— 练习短文 —
----
山城走唱|再唱一段思想起

 

时不时都要唱一段思想起。...

《山城走唱》曲目之一:陈达弹唱《思想起》
2015年6月5日、6月6日,[民歌40:再唱一段思想起]在台北小巨蛋连演两场;

第三天,6月7日,演唱会移师南台湾,在高雄巨蛋上演。

连演三场的[民歌40]共60余组歌手参加,胡德夫、侯德健、李宗盛、齐豫、万芳、包美圣、许景淳等等民歌代表人物悉数到场,李泰祥、梁弘志、潘安邦、陈志远等虽已不在人间,隔空对唱的形式也赚满听者眼泪。


由侯季然导演的民歌纪录片,《四十年》,入围东京影展。
已于今年10月14日在台湾上映,大陆暂无发行商。


《思想起》对台湾民歌意味着什么?

为什么演唱会命名:“再唱一段思想起”?



专辑《山城走唱》内含7首《思想起》。


思想起,相当于宋词的词牌名,并非歌曲名字。

思想起本身仅有基本骨架,由随性的调子和随性的歌词组合而成,歌唱者开头唱“思啊……思想起……”引韵,词曲中加入“伊嘟”、“哎哟喂”等感叹词,曲调随着演唱者本身喜好自由发挥,依不同的歌者不同的诠释,赋予歌曲不同的变化。每首歌有歌者本身的特点和表达,这也是思想起受人喜欢之处。

一说思想起发源自南台湾恒春地区,由两广、福建渡海东来的先民在拓荒中哼唱发展;二说思想起是由平埔族群的西拉雅族*民谣演变而来,是一首汉化民谣,这种说法由民族音乐家吕炳川依据节奏、唱法推测。

*教科书里说台湾的少数民族是高山族,真是简单粗暴,图样图森破。首先,虽形态类似,但台湾的少数民族被称为“原住民”,而非按人口数量分的少数民族;其次,原住民分为平埔族群与高山族群,族群下又分各个民族,目前有16个族别,且依然有一些族群在寻求正名与独立族群的路上。

《思想起》曲调现在的地位,相当于《茉莉花》吧,男女老少都能哼几句。但之前,思想起还是田间林中农夫耕作累了唱几句的小曲子,得感谢民间音乐调查者许常惠和史惟亮两位,请出了恒春民谣歌手陈达,才让思想起大范围出现在民众视线。

 陈达与《思想起》

如果没有台湾民谣运动,没有被民间音乐调查者发现,陈达也许就是个靠卖艺为生的流浪汉,在75岁回家路上被大巴车撞死结束一生。
----
— 数据摘录 —

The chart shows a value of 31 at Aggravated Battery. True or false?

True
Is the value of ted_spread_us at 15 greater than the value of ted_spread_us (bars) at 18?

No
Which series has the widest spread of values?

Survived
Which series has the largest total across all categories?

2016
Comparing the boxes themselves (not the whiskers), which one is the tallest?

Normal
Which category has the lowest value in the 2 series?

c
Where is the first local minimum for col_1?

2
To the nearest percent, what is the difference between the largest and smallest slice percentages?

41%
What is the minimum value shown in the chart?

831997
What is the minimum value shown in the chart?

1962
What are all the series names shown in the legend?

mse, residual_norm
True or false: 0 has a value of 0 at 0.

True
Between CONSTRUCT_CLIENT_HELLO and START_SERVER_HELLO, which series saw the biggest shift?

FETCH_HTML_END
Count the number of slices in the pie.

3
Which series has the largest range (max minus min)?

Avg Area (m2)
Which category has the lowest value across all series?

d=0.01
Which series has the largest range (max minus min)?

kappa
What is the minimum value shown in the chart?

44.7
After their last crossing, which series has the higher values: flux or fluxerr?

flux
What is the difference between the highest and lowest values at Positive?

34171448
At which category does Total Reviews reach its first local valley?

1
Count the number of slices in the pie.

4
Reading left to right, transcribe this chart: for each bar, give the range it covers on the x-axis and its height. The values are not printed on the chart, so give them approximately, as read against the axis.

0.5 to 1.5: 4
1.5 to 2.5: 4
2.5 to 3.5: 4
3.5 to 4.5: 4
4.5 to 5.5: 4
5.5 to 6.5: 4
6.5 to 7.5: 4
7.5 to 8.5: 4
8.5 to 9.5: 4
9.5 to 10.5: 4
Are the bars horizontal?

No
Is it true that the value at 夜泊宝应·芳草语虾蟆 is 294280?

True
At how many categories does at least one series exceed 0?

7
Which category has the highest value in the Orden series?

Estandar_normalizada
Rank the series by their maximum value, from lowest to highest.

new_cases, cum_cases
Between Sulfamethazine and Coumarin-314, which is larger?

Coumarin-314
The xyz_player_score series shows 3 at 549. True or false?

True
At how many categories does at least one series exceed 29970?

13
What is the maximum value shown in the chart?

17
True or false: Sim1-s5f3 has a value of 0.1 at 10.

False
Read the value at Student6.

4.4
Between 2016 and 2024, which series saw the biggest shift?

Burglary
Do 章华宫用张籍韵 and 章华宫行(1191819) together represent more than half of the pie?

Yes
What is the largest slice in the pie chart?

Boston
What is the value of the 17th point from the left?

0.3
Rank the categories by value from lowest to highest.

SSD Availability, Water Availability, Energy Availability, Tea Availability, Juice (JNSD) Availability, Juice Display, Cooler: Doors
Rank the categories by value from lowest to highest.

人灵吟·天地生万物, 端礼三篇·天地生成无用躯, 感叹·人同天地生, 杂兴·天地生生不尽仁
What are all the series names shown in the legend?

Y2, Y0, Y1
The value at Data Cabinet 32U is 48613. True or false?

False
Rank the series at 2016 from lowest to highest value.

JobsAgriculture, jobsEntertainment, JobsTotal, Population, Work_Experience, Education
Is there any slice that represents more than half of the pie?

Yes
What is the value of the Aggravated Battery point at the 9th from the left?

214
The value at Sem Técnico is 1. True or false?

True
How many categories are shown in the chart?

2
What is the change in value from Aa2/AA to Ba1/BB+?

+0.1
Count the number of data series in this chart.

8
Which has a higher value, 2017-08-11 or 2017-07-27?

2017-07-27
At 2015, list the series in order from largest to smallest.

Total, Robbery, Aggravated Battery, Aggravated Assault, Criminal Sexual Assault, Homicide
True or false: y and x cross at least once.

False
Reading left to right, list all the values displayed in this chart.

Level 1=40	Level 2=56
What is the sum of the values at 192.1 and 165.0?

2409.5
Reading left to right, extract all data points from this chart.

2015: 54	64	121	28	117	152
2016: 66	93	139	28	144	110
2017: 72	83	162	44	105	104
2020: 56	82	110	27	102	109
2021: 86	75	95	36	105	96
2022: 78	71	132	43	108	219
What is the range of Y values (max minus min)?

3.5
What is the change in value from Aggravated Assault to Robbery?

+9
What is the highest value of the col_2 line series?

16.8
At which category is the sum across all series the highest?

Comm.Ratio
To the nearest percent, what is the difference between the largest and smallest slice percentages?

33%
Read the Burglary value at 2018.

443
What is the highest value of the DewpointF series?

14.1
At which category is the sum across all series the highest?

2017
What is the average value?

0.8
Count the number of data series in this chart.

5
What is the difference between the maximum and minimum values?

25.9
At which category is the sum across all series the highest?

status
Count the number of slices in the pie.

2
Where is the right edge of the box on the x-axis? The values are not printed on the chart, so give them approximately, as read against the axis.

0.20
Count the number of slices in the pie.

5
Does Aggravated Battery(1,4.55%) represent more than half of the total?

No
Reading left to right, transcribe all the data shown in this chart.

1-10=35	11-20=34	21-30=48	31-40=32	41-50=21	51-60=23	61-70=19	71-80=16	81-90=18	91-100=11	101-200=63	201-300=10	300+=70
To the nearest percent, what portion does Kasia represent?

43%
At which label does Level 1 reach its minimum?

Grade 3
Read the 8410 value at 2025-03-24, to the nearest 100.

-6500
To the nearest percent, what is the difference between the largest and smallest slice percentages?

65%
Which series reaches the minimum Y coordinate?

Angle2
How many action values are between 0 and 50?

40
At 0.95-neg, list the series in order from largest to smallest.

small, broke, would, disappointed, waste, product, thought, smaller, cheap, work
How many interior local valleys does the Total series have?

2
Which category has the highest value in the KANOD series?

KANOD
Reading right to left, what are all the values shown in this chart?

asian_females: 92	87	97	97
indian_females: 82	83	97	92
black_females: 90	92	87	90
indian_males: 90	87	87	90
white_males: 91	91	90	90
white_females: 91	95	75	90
----
— 练习要求 —
a) 将练习短文中的“思想起,相当于宋词的词牌名,并非歌曲名字。”一句译为英文。
b) 请从这篇谈《思想起》的练习短文最后一句之后续写下去。

— 参考答案 —
a) Sixiangqi is the equivalent of a cipai, a tune pattern of Song ci poetry, and is not the name of a song.

b)
1967年的夏天,民间音乐调查者许常惠在恒春采风,发现了这位贫苦的歌者。许常惠的田野笔记这样写道:

下午四点,我们一进门即感到四面乌黑而闷热,像在热锅中似的难受。我慢慢地识别,有一个床位在地上,还有些破旧的炊事用具,最后我认出一把月琴挂在墙壁上,这便是“红目达仔”的全部财产。在黑暗中,贫困和孤独陪伴着他…然而当他拿起月琴,随着发出那悲啼似的歌声…我感到这个被现代都市人们忘却了的世界,是多么真实、纯朴而感伤。



从此,陈达的名字进入了都市的音乐界,当时他61岁。

之后,他录制自己的唱片,参加民谣演唱会和音乐会,帮云门舞集制作间奏……

但实际上,那几年,他的经济状况并没有很大改善,他的命运轨迹也并没有因为他在音乐史上的价值而翻转。他依旧颠沛流离在街头,年事已高,心力交瘁,还是价值认可而市场不领情,这些原因皆无从探究。在他意外遇难后,台湾社会各界纷纷表示歉疚,没有保护好“国宝”。

《山城走唱》

《山城走唱》共收录台湾最南端的恒春半岛上的民谣17首,特别收录陈达不同时期演唱的三个版本的《思想起》。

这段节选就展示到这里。